Unlike some design tool players that have shaved off some portion of their functionality and put it on smartphones or tablets to test the waters with engineering customers, IMSI/Design says it's serious about mobile design. It also says it is putting serious development resources toward making this segment a strategic part of its product portfolio.
"We're not just trying to stick a stake in the ground. We're committed to the mobile platform," Doug Cochran, the company's chief technology officer, said in an interview. "We're not just taking another CAD editing application and porting it from the desktop to the mobile platform. We want to take advantage of mobile devices to benefit the engineering community."

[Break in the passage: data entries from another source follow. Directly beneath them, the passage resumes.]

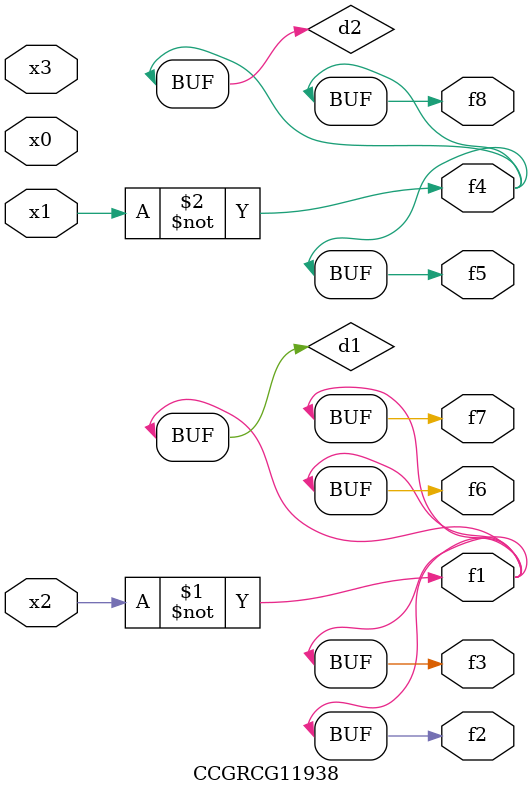
<source format=v>
module CCGRCG11938(
	input x0, x1, x2, x3,
	output f1, f2, f3, f4, f5, f6, f7, f8
);

	wire d1, d2;

	xnor (d1, x2);
	not (d2, x1);
	assign f1 = d1;
	assign f2 = d1;
	assign f3 = d1;
	assign f4 = d2;
	assign f5 = d2;
	assign f6 = d1;
	assign f7 = d1;
	assign f8 = d2;
endmodule

</source>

Cochran says apps that facilitate field work such as design reviews, walk throughs, even customer presentations of products under development are a natural fit for the mobile platform, especially when they exploit some of the special capabilities of tablets. IMSI/Design plans to build a series of design apps that can leverage the 10-hour battery life, built-in GPS functionality, and accelerometers found in most mobile devices.
Making a tablet or another mobile device an engineer's platform of choice for heavy CAD work isn't part of the IMSI/Design vision. The memory constraints of tablets (which currently max out at around 512K bytes) present a ceiling reminiscent of the days in the PC world when there was a memory barrier of 640K bytes, Cochran said. "Desktop CAD does not lend itself to mobile. Design apps today would run out of memory, and most engineers want to work with CAD with a full-size keyboard, a mouse, and a 24-inch monitor. That's what's ideal for CAD."

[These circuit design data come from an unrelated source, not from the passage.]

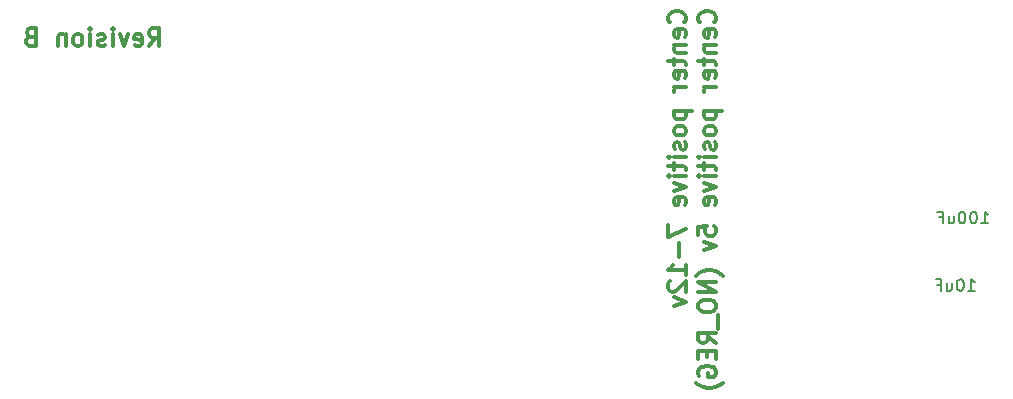
<source format=gbo>
G04 #@! TF.FileFunction,Legend,Bot*
%FSLAX46Y46*%
G04 Gerber Fmt 4.6, Leading zero omitted, Abs format (unit mm)*
G04 Created by KiCad (PCBNEW 4.0.7) date 02/11/19 21:11:47*
%MOMM*%
%LPD*%
G01*
G04 APERTURE LIST*
%ADD10C,0.100000*%
%ADD11C,0.300000*%
%ADD12C,0.150000*%
G04 APERTURE END LIST*
D10*
D11*
X129435714Y-60904286D02*
X129507143Y-60832857D01*
X129578571Y-60618571D01*
X129578571Y-60475714D01*
X129507143Y-60261429D01*
X129364286Y-60118571D01*
X129221429Y-60047143D01*
X128935714Y-59975714D01*
X128721429Y-59975714D01*
X128435714Y-60047143D01*
X128292857Y-60118571D01*
X128150000Y-60261429D01*
X128078571Y-60475714D01*
X128078571Y-60618571D01*
X128150000Y-60832857D01*
X128221429Y-60904286D01*
X129507143Y-62118571D02*
X129578571Y-61975714D01*
X129578571Y-61690000D01*
X129507143Y-61547143D01*
X129364286Y-61475714D01*
X128792857Y-61475714D01*
X128650000Y-61547143D01*
X128578571Y-61690000D01*
X128578571Y-61975714D01*
X128650000Y-62118571D01*
X128792857Y-62190000D01*
X128935714Y-62190000D01*
X129078571Y-61475714D01*
X128578571Y-62832857D02*
X129578571Y-62832857D01*
X128721429Y-62832857D02*
X128650000Y-62904285D01*
X128578571Y-63047143D01*
X128578571Y-63261428D01*
X128650000Y-63404285D01*
X128792857Y-63475714D01*
X129578571Y-63475714D01*
X128578571Y-63975714D02*
X128578571Y-64547143D01*
X128078571Y-64190000D02*
X129364286Y-64190000D01*
X129507143Y-64261428D01*
X129578571Y-64404286D01*
X129578571Y-64547143D01*
X129507143Y-65618571D02*
X129578571Y-65475714D01*
X129578571Y-65190000D01*
X129507143Y-65047143D01*
X129364286Y-64975714D01*
X128792857Y-64975714D01*
X128650000Y-65047143D01*
X128578571Y-65190000D01*
X128578571Y-65475714D01*
X128650000Y-65618571D01*
X128792857Y-65690000D01*
X128935714Y-65690000D01*
X129078571Y-64975714D01*
X129578571Y-66332857D02*
X128578571Y-66332857D01*
X128864286Y-66332857D02*
X128721429Y-66404285D01*
X128650000Y-66475714D01*
X128578571Y-66618571D01*
X128578571Y-66761428D01*
X128578571Y-68404285D02*
X130078571Y-68404285D01*
X128650000Y-68404285D02*
X128578571Y-68547142D01*
X128578571Y-68832856D01*
X128650000Y-68975713D01*
X128721429Y-69047142D01*
X128864286Y-69118571D01*
X129292857Y-69118571D01*
X129435714Y-69047142D01*
X129507143Y-68975713D01*
X129578571Y-68832856D01*
X129578571Y-68547142D01*
X129507143Y-68404285D01*
X129578571Y-69975714D02*
X129507143Y-69832856D01*
X129435714Y-69761428D01*
X129292857Y-69689999D01*
X128864286Y-69689999D01*
X128721429Y-69761428D01*
X128650000Y-69832856D01*
X128578571Y-69975714D01*
X128578571Y-70189999D01*
X128650000Y-70332856D01*
X128721429Y-70404285D01*
X128864286Y-70475714D01*
X129292857Y-70475714D01*
X129435714Y-70404285D01*
X129507143Y-70332856D01*
X129578571Y-70189999D01*
X129578571Y-69975714D01*
X129507143Y-71047142D02*
X129578571Y-71189999D01*
X129578571Y-71475714D01*
X129507143Y-71618571D01*
X129364286Y-71689999D01*
X129292857Y-71689999D01*
X129150000Y-71618571D01*
X129078571Y-71475714D01*
X129078571Y-71261428D01*
X129007143Y-71118571D01*
X128864286Y-71047142D01*
X128792857Y-71047142D01*
X128650000Y-71118571D01*
X128578571Y-71261428D01*
X128578571Y-71475714D01*
X128650000Y-71618571D01*
X129578571Y-72332857D02*
X128578571Y-72332857D01*
X128078571Y-72332857D02*
X128150000Y-72261428D01*
X128221429Y-72332857D01*
X128150000Y-72404285D01*
X128078571Y-72332857D01*
X128221429Y-72332857D01*
X128578571Y-72832857D02*
X128578571Y-73404286D01*
X128078571Y-73047143D02*
X129364286Y-73047143D01*
X129507143Y-73118571D01*
X129578571Y-73261429D01*
X129578571Y-73404286D01*
X129578571Y-73904286D02*
X128578571Y-73904286D01*
X128078571Y-73904286D02*
X128150000Y-73832857D01*
X128221429Y-73904286D01*
X128150000Y-73975714D01*
X128078571Y-73904286D01*
X128221429Y-73904286D01*
X128578571Y-74475715D02*
X129578571Y-74832858D01*
X128578571Y-75190000D01*
X129507143Y-76332857D02*
X129578571Y-76190000D01*
X129578571Y-75904286D01*
X129507143Y-75761429D01*
X129364286Y-75690000D01*
X128792857Y-75690000D01*
X128650000Y-75761429D01*
X128578571Y-75904286D01*
X128578571Y-76190000D01*
X128650000Y-76332857D01*
X128792857Y-76404286D01*
X128935714Y-76404286D01*
X129078571Y-75690000D01*
X128078571Y-78047143D02*
X128078571Y-79047143D01*
X129578571Y-78404286D01*
X129007143Y-79618571D02*
X129007143Y-80761428D01*
X129578571Y-82261428D02*
X129578571Y-81404285D01*
X129578571Y-81832857D02*
X128078571Y-81832857D01*
X128292857Y-81690000D01*
X128435714Y-81547142D01*
X128507143Y-81404285D01*
X128221429Y-82832856D02*
X128150000Y-82904285D01*
X128078571Y-83047142D01*
X128078571Y-83404285D01*
X128150000Y-83547142D01*
X128221429Y-83618571D01*
X128364286Y-83689999D01*
X128507143Y-83689999D01*
X128721429Y-83618571D01*
X129578571Y-82761428D01*
X129578571Y-83689999D01*
X128578571Y-84189999D02*
X129578571Y-84547142D01*
X128578571Y-84904284D01*
X131985714Y-60904286D02*
X132057143Y-60832857D01*
X132128571Y-60618571D01*
X132128571Y-60475714D01*
X132057143Y-60261429D01*
X131914286Y-60118571D01*
X131771429Y-60047143D01*
X131485714Y-59975714D01*
X131271429Y-59975714D01*
X130985714Y-60047143D01*
X130842857Y-60118571D01*
X130700000Y-60261429D01*
X130628571Y-60475714D01*
X130628571Y-60618571D01*
X130700000Y-60832857D01*
X130771429Y-60904286D01*
X132057143Y-62118571D02*
X132128571Y-61975714D01*
X132128571Y-61690000D01*
X132057143Y-61547143D01*
X131914286Y-61475714D01*
X131342857Y-61475714D01*
X131200000Y-61547143D01*
X131128571Y-61690000D01*
X131128571Y-61975714D01*
X131200000Y-62118571D01*
X131342857Y-62190000D01*
X131485714Y-62190000D01*
X131628571Y-61475714D01*
X131128571Y-62832857D02*
X132128571Y-62832857D01*
X131271429Y-62832857D02*
X131200000Y-62904285D01*
X131128571Y-63047143D01*
X131128571Y-63261428D01*
X131200000Y-63404285D01*
X131342857Y-63475714D01*
X132128571Y-63475714D01*
X131128571Y-63975714D02*
X131128571Y-64547143D01*
X130628571Y-64190000D02*
X131914286Y-64190000D01*
X132057143Y-64261428D01*
X132128571Y-64404286D01*
X132128571Y-64547143D01*
X132057143Y-65618571D02*
X132128571Y-65475714D01*
X132128571Y-65190000D01*
X132057143Y-65047143D01*
X131914286Y-64975714D01*
X131342857Y-64975714D01*
X131200000Y-65047143D01*
X131128571Y-65190000D01*
X131128571Y-65475714D01*
X131200000Y-65618571D01*
X131342857Y-65690000D01*
X131485714Y-65690000D01*
X131628571Y-64975714D01*
X132128571Y-66332857D02*
X131128571Y-66332857D01*
X131414286Y-66332857D02*
X131271429Y-66404285D01*
X131200000Y-66475714D01*
X131128571Y-66618571D01*
X131128571Y-66761428D01*
X131128571Y-68404285D02*
X132628571Y-68404285D01*
X131200000Y-68404285D02*
X131128571Y-68547142D01*
X131128571Y-68832856D01*
X131200000Y-68975713D01*
X131271429Y-69047142D01*
X131414286Y-69118571D01*
X131842857Y-69118571D01*
X131985714Y-69047142D01*
X132057143Y-68975713D01*
X132128571Y-68832856D01*
X132128571Y-68547142D01*
X132057143Y-68404285D01*
X132128571Y-69975714D02*
X132057143Y-69832856D01*
X131985714Y-69761428D01*
X131842857Y-69689999D01*
X131414286Y-69689999D01*
X131271429Y-69761428D01*
X131200000Y-69832856D01*
X131128571Y-69975714D01*
X131128571Y-70189999D01*
X131200000Y-70332856D01*
X131271429Y-70404285D01*
X131414286Y-70475714D01*
X131842857Y-70475714D01*
X131985714Y-70404285D01*
X132057143Y-70332856D01*
X132128571Y-70189999D01*
X132128571Y-69975714D01*
X132057143Y-71047142D02*
X132128571Y-71189999D01*
X132128571Y-71475714D01*
X132057143Y-71618571D01*
X131914286Y-71689999D01*
X131842857Y-71689999D01*
X131700000Y-71618571D01*
X131628571Y-71475714D01*
X131628571Y-71261428D01*
X131557143Y-71118571D01*
X131414286Y-71047142D01*
X131342857Y-71047142D01*
X131200000Y-71118571D01*
X131128571Y-71261428D01*
X131128571Y-71475714D01*
X131200000Y-71618571D01*
X132128571Y-72332857D02*
X131128571Y-72332857D01*
X130628571Y-72332857D02*
X130700000Y-72261428D01*
X130771429Y-72332857D01*
X130700000Y-72404285D01*
X130628571Y-72332857D01*
X130771429Y-72332857D01*
X131128571Y-72832857D02*
X131128571Y-73404286D01*
X130628571Y-73047143D02*
X131914286Y-73047143D01*
X132057143Y-73118571D01*
X132128571Y-73261429D01*
X132128571Y-73404286D01*
X132128571Y-73904286D02*
X131128571Y-73904286D01*
X130628571Y-73904286D02*
X130700000Y-73832857D01*
X130771429Y-73904286D01*
X130700000Y-73975714D01*
X130628571Y-73904286D01*
X130771429Y-73904286D01*
X131128571Y-74475715D02*
X132128571Y-74832858D01*
X131128571Y-75190000D01*
X132057143Y-76332857D02*
X132128571Y-76190000D01*
X132128571Y-75904286D01*
X132057143Y-75761429D01*
X131914286Y-75690000D01*
X131342857Y-75690000D01*
X131200000Y-75761429D01*
X131128571Y-75904286D01*
X131128571Y-76190000D01*
X131200000Y-76332857D01*
X131342857Y-76404286D01*
X131485714Y-76404286D01*
X131628571Y-75690000D01*
X130628571Y-78904286D02*
X130628571Y-78190000D01*
X131342857Y-78118571D01*
X131271429Y-78190000D01*
X131200000Y-78332857D01*
X131200000Y-78690000D01*
X131271429Y-78832857D01*
X131342857Y-78904286D01*
X131485714Y-78975714D01*
X131842857Y-78975714D01*
X131985714Y-78904286D01*
X132057143Y-78832857D01*
X132128571Y-78690000D01*
X132128571Y-78332857D01*
X132057143Y-78190000D01*
X131985714Y-78118571D01*
X131128571Y-79475714D02*
X132128571Y-79832857D01*
X131128571Y-80189999D01*
X132700000Y-82332856D02*
X132628571Y-82261428D01*
X132414286Y-82118571D01*
X132271429Y-82047142D01*
X132057143Y-81975713D01*
X131700000Y-81904285D01*
X131414286Y-81904285D01*
X131057143Y-81975713D01*
X130842857Y-82047142D01*
X130700000Y-82118571D01*
X130485714Y-82261428D01*
X130414286Y-82332856D01*
X132128571Y-82904285D02*
X130628571Y-82904285D01*
X132128571Y-83761428D01*
X130628571Y-83761428D01*
X130628571Y-84761428D02*
X130628571Y-85047142D01*
X130700000Y-85190000D01*
X130842857Y-85332857D01*
X131128571Y-85404285D01*
X131628571Y-85404285D01*
X131914286Y-85332857D01*
X132057143Y-85190000D01*
X132128571Y-85047142D01*
X132128571Y-84761428D01*
X132057143Y-84618571D01*
X131914286Y-84475714D01*
X131628571Y-84404285D01*
X131128571Y-84404285D01*
X130842857Y-84475714D01*
X130700000Y-84618571D01*
X130628571Y-84761428D01*
X132271429Y-85690000D02*
X132271429Y-86832857D01*
X132128571Y-88047143D02*
X131414286Y-87547143D01*
X132128571Y-87190000D02*
X130628571Y-87190000D01*
X130628571Y-87761428D01*
X130700000Y-87904286D01*
X130771429Y-87975714D01*
X130914286Y-88047143D01*
X131128571Y-88047143D01*
X131271429Y-87975714D01*
X131342857Y-87904286D01*
X131414286Y-87761428D01*
X131414286Y-87190000D01*
X131342857Y-88690000D02*
X131342857Y-89190000D01*
X132128571Y-89404286D02*
X132128571Y-88690000D01*
X130628571Y-88690000D01*
X130628571Y-89404286D01*
X130700000Y-90832857D02*
X130628571Y-90690000D01*
X130628571Y-90475714D01*
X130700000Y-90261429D01*
X130842857Y-90118571D01*
X130985714Y-90047143D01*
X131271429Y-89975714D01*
X131485714Y-89975714D01*
X131771429Y-90047143D01*
X131914286Y-90118571D01*
X132057143Y-90261429D01*
X132128571Y-90475714D01*
X132128571Y-90618571D01*
X132057143Y-90832857D01*
X131985714Y-90904286D01*
X131485714Y-90904286D01*
X131485714Y-90618571D01*
X132700000Y-91404286D02*
X132628571Y-91475714D01*
X132414286Y-91618571D01*
X132271429Y-91690000D01*
X132057143Y-91761429D01*
X131700000Y-91832857D01*
X131414286Y-91832857D01*
X131057143Y-91761429D01*
X130842857Y-91690000D01*
X130700000Y-91618571D01*
X130485714Y-91475714D01*
X130414286Y-91404286D01*
X84125000Y-62908571D02*
X84625000Y-62194286D01*
X84982143Y-62908571D02*
X84982143Y-61408571D01*
X84410715Y-61408571D01*
X84267857Y-61480000D01*
X84196429Y-61551429D01*
X84125000Y-61694286D01*
X84125000Y-61908571D01*
X84196429Y-62051429D01*
X84267857Y-62122857D01*
X84410715Y-62194286D01*
X84982143Y-62194286D01*
X82910715Y-62837143D02*
X83053572Y-62908571D01*
X83339286Y-62908571D01*
X83482143Y-62837143D01*
X83553572Y-62694286D01*
X83553572Y-62122857D01*
X83482143Y-61980000D01*
X83339286Y-61908571D01*
X83053572Y-61908571D01*
X82910715Y-61980000D01*
X82839286Y-62122857D01*
X82839286Y-62265714D01*
X83553572Y-62408571D01*
X82339286Y-61908571D02*
X81982143Y-62908571D01*
X81625001Y-61908571D01*
X81053572Y-62908571D02*
X81053572Y-61908571D01*
X81053572Y-61408571D02*
X81125001Y-61480000D01*
X81053572Y-61551429D01*
X80982144Y-61480000D01*
X81053572Y-61408571D01*
X81053572Y-61551429D01*
X80410715Y-62837143D02*
X80267858Y-62908571D01*
X79982143Y-62908571D01*
X79839286Y-62837143D01*
X79767858Y-62694286D01*
X79767858Y-62622857D01*
X79839286Y-62480000D01*
X79982143Y-62408571D01*
X80196429Y-62408571D01*
X80339286Y-62337143D01*
X80410715Y-62194286D01*
X80410715Y-62122857D01*
X80339286Y-61980000D01*
X80196429Y-61908571D01*
X79982143Y-61908571D01*
X79839286Y-61980000D01*
X79125000Y-62908571D02*
X79125000Y-61908571D01*
X79125000Y-61408571D02*
X79196429Y-61480000D01*
X79125000Y-61551429D01*
X79053572Y-61480000D01*
X79125000Y-61408571D01*
X79125000Y-61551429D01*
X78196428Y-62908571D02*
X78339286Y-62837143D01*
X78410714Y-62765714D01*
X78482143Y-62622857D01*
X78482143Y-62194286D01*
X78410714Y-62051429D01*
X78339286Y-61980000D01*
X78196428Y-61908571D01*
X77982143Y-61908571D01*
X77839286Y-61980000D01*
X77767857Y-62051429D01*
X77696428Y-62194286D01*
X77696428Y-62622857D01*
X77767857Y-62765714D01*
X77839286Y-62837143D01*
X77982143Y-62908571D01*
X78196428Y-62908571D01*
X77053571Y-61908571D02*
X77053571Y-62908571D01*
X77053571Y-62051429D02*
X76982143Y-61980000D01*
X76839285Y-61908571D01*
X76625000Y-61908571D01*
X76482143Y-61980000D01*
X76410714Y-62122857D01*
X76410714Y-62908571D01*
X74053571Y-62122857D02*
X73839285Y-62194286D01*
X73767857Y-62265714D01*
X73696428Y-62408571D01*
X73696428Y-62622857D01*
X73767857Y-62765714D01*
X73839285Y-62837143D01*
X73982143Y-62908571D01*
X74553571Y-62908571D01*
X74553571Y-61408571D01*
X74053571Y-61408571D01*
X73910714Y-61480000D01*
X73839285Y-61551429D01*
X73767857Y-61694286D01*
X73767857Y-61837143D01*
X73839285Y-61980000D01*
X73910714Y-62051429D01*
X74053571Y-62122857D01*
X74553571Y-62122857D01*
D12*
X154582619Y-77922381D02*
X155154048Y-77922381D01*
X154868334Y-77922381D02*
X154868334Y-76922381D01*
X154963572Y-77065238D01*
X155058810Y-77160476D01*
X155154048Y-77208095D01*
X153963572Y-76922381D02*
X153868333Y-76922381D01*
X153773095Y-76970000D01*
X153725476Y-77017619D01*
X153677857Y-77112857D01*
X153630238Y-77303333D01*
X153630238Y-77541429D01*
X153677857Y-77731905D01*
X153725476Y-77827143D01*
X153773095Y-77874762D01*
X153868333Y-77922381D01*
X153963572Y-77922381D01*
X154058810Y-77874762D01*
X154106429Y-77827143D01*
X154154048Y-77731905D01*
X154201667Y-77541429D01*
X154201667Y-77303333D01*
X154154048Y-77112857D01*
X154106429Y-77017619D01*
X154058810Y-76970000D01*
X153963572Y-76922381D01*
X153011191Y-76922381D02*
X152915952Y-76922381D01*
X152820714Y-76970000D01*
X152773095Y-77017619D01*
X152725476Y-77112857D01*
X152677857Y-77303333D01*
X152677857Y-77541429D01*
X152725476Y-77731905D01*
X152773095Y-77827143D01*
X152820714Y-77874762D01*
X152915952Y-77922381D01*
X153011191Y-77922381D01*
X153106429Y-77874762D01*
X153154048Y-77827143D01*
X153201667Y-77731905D01*
X153249286Y-77541429D01*
X153249286Y-77303333D01*
X153201667Y-77112857D01*
X153154048Y-77017619D01*
X153106429Y-76970000D01*
X153011191Y-76922381D01*
X151820714Y-77255714D02*
X151820714Y-77922381D01*
X152249286Y-77255714D02*
X152249286Y-77779524D01*
X152201667Y-77874762D01*
X152106429Y-77922381D01*
X151963571Y-77922381D01*
X151868333Y-77874762D01*
X151820714Y-77827143D01*
X151011190Y-77398571D02*
X151344524Y-77398571D01*
X151344524Y-77922381D02*
X151344524Y-76922381D01*
X150868333Y-76922381D01*
X153471428Y-83637381D02*
X154042857Y-83637381D01*
X153757143Y-83637381D02*
X153757143Y-82637381D01*
X153852381Y-82780238D01*
X153947619Y-82875476D01*
X154042857Y-82923095D01*
X152852381Y-82637381D02*
X152757142Y-82637381D01*
X152661904Y-82685000D01*
X152614285Y-82732619D01*
X152566666Y-82827857D01*
X152519047Y-83018333D01*
X152519047Y-83256429D01*
X152566666Y-83446905D01*
X152614285Y-83542143D01*
X152661904Y-83589762D01*
X152757142Y-83637381D01*
X152852381Y-83637381D01*
X152947619Y-83589762D01*
X152995238Y-83542143D01*
X153042857Y-83446905D01*
X153090476Y-83256429D01*
X153090476Y-83018333D01*
X153042857Y-82827857D01*
X152995238Y-82732619D01*
X152947619Y-82685000D01*
X152852381Y-82637381D01*
X151661904Y-82970714D02*
X151661904Y-83637381D01*
X152090476Y-82970714D02*
X152090476Y-83494524D01*
X152042857Y-83589762D01*
X151947619Y-83637381D01*
X151804761Y-83637381D01*
X151709523Y-83589762D01*
X151661904Y-83542143D01*
X150852380Y-83113571D02*
X151185714Y-83113571D01*
X151185714Y-83637381D02*
X151185714Y-82637381D01*
X150709523Y-82637381D01*
M02*

</source>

On the other hand, Cochran sees plenty of opportunity. IMSI/Design's initial tablet app, the free TurboViewer, has done well since its release, he says, though he won't furnish specific download numbers. That version, which enabled viewing of native 3D and 2D wireframes, has been expanded with the new TurboViewer Pro, a professional-grade viewing app that supports 2D and 3D DWG files with additional capabilities, including hidden lines, X-rays, shading, grayscale mode, and the ability to adjust the edge color range and X-ray transparencies.
The app, offered at the Apple App Store at an introductory price of $9.99, lets users pan, zoom, and 3D orbit around DWG files. To view files, users simply send an email with the DWG or DXF file attached to their iPad or iPhone email client.
One of the things IMSI/Design is touting with TurboViewer Pro and subsequent design apps is the fact that they're written from scratch for Apple iOS and Android. Cochran says the firm has spent a lot of time optimizing memory so the apps will run efficiently, despite the memory limitations of mobile platforms. "We have to grab DWG info and convert it to OpenGL to display on the mobile device. There's a pretty significant effort to do the conversion process, and we've spent a lot of time optimizing."
IMSI/Design plans a follow-on family of Turbo Apps, including a more advanced design review product that will let users mark up images and take notes. "Today, design professionals cobble together a digital camera, a clipboard, and a red pen. If we can put all of that functionality and automate some of the processes with a tablet, that's the best way to have it done."